(EXERCISE DATA):
# # # # #
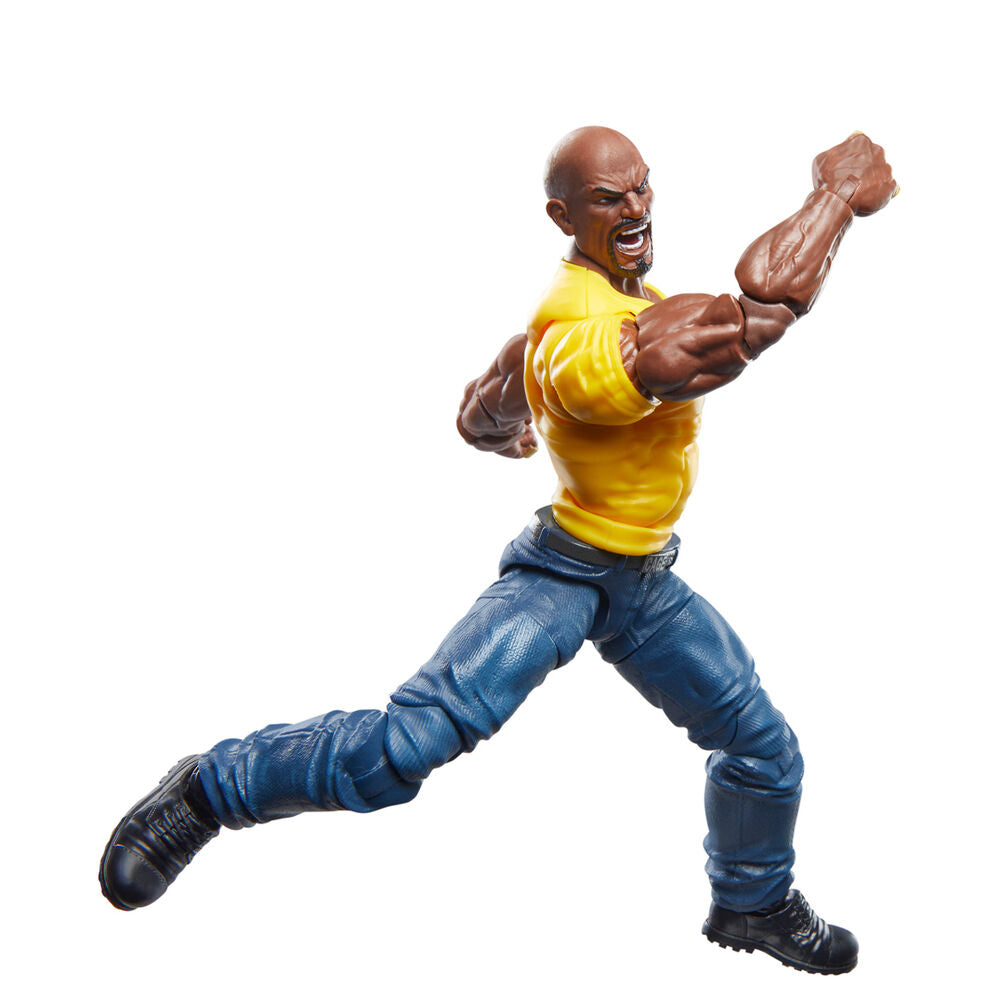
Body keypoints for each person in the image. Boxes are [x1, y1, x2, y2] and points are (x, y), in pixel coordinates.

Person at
# # # # #
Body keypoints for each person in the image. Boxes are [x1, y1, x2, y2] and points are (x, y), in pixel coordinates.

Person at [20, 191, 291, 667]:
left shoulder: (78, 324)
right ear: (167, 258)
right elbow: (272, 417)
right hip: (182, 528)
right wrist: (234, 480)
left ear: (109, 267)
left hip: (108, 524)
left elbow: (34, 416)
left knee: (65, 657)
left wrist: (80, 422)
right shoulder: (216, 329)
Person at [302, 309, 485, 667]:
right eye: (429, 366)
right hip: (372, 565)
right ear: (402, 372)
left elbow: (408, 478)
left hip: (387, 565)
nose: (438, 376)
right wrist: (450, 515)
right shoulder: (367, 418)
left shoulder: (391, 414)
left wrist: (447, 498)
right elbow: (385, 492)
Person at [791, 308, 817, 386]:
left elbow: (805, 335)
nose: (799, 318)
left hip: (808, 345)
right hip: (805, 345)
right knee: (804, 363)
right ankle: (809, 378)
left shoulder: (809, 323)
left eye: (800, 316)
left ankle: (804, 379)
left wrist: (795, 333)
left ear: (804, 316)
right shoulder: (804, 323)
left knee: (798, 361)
# # # # #
Can you repeat, word for word, every line above from the one containing "left shoulder: (78, 324)" down to the one containing "left knee: (798, 361)", including both?

left shoulder: (78, 324)
right ear: (167, 258)
right elbow: (272, 417)
right hip: (182, 528)
right wrist: (234, 480)
left ear: (109, 267)
left hip: (108, 524)
left elbow: (34, 416)
left knee: (65, 657)
left wrist: (80, 422)
right shoulder: (216, 329)
Person at [302, 309, 485, 667]:
right eye: (429, 366)
right hip: (372, 565)
right ear: (402, 372)
left elbow: (408, 478)
left hip: (387, 565)
nose: (438, 376)
right wrist: (450, 515)
right shoulder: (367, 418)
left shoulder: (391, 414)
left wrist: (447, 498)
right elbow: (385, 492)
Person at [791, 308, 817, 386]:
left elbow: (805, 335)
nose: (799, 318)
left hip: (808, 345)
right hip: (805, 345)
right knee: (804, 363)
right ankle: (809, 378)
left shoulder: (809, 323)
left eye: (800, 316)
left ankle: (804, 379)
left wrist: (795, 333)
left ear: (804, 316)
right shoulder: (804, 323)
left knee: (798, 361)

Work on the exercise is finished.